Zu beantwortende Fragen -
(1) Gib aus dem Abschnitt zu Artikel 13 den Teil wörtlich wieder, der bei den Worten „Artikel 13 soll“ beginnt und nach den Worten „einer Urheberrechtsverletzung, vereinfacht.“ endet.
(2) Nenne bitte alle Personengruppen, die der Abschnitt zu Artikel 13 erwähnt.

Vorliegender Textauszug -
# # # # #

3. Was spricht für Artikel 13?

Artikel 13 soll Urheberrechtsverletzungen präventiv verhindern und so die UrheberInnen bzw. Rechteinhabenden schützen. Außerdem wären bei Urheberrechtsverletzungen, künftig die Plattformbetreiber selbst haftbar. (Aktuell liegt es in der Verantwortung der UserInnen die Rechte an den von Ihnen geteilten Werken einzuhalten.) Für die UrheberInnen bzw. Rechteinhabenden wird das gerichtliche Prozedere dadurch, im Falle einer Urheberrechtsverletzung, vereinfacht.

4. Was spricht gegen Artikel 13?

# # # # #

Ausgangsdaten -
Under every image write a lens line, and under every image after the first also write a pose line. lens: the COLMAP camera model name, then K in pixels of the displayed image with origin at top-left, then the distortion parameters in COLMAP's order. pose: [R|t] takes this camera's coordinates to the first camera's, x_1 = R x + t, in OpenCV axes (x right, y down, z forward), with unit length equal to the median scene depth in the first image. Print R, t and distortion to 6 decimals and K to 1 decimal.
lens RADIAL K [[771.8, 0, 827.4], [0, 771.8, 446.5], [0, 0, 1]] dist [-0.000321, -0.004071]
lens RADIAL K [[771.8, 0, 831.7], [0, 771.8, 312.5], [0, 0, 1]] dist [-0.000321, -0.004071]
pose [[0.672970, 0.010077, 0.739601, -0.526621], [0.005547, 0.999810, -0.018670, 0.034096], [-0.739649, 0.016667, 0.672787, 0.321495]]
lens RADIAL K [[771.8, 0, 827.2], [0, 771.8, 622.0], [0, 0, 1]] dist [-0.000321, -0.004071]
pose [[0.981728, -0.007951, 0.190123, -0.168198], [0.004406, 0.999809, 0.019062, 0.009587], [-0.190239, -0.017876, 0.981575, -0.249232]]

# # # # #

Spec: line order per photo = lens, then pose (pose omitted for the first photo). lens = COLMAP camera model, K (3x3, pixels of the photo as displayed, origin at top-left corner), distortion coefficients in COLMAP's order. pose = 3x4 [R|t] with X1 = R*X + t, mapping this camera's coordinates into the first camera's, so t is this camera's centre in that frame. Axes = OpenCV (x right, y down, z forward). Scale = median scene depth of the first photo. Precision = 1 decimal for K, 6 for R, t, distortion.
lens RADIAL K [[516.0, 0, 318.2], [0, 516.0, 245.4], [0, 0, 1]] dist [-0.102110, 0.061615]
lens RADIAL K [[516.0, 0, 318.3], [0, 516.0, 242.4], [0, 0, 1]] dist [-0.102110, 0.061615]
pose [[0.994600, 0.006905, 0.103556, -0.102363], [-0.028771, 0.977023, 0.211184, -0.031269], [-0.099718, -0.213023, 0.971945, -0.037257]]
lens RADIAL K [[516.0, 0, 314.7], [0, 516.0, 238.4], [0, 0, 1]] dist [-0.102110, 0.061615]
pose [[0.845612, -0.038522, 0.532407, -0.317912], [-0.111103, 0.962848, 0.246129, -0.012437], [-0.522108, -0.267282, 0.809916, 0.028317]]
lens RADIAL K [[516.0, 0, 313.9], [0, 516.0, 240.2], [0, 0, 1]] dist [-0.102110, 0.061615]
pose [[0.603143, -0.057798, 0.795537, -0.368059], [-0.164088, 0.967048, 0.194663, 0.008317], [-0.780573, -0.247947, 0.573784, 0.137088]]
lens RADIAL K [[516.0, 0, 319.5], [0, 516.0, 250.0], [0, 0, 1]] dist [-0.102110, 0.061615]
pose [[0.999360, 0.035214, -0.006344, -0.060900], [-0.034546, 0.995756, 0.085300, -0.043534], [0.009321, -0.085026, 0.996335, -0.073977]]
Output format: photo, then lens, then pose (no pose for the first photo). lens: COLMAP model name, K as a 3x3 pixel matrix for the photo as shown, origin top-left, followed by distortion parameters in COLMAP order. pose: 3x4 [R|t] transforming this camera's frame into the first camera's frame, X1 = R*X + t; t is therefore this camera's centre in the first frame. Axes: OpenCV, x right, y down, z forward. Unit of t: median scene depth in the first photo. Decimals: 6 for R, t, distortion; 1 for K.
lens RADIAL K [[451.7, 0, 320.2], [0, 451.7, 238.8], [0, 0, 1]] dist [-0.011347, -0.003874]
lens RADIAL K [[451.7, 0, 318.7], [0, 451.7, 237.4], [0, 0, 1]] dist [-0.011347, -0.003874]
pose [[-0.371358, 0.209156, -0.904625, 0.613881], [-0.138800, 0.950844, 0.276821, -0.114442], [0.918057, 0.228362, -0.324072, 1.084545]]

# # # # #

Lösungen je Aufgabe -
(1)
Artikel 13 soll Urheberrechtsverletzungen präventiv verhindern und so die UrheberInnen bzw. Rechteinhabenden schützen. Außerdem wären bei Urheberrechtsverletzungen, künftig die Plattformbetreiber selbst haftbar. (Aktuell liegt es in der Verantwortung der UserInnen die Rechte an den von Ihnen geteilten Werken einzuhalten.) Für die UrheberInnen bzw. Rechteinhabenden wird das gerichtliche Prozedere dadurch, im Falle einer Urheberrechtsverletzung, vereinfacht.

(2) UrheberInnen, Rechteinhabenden, Plattformbetreiber, UserInnen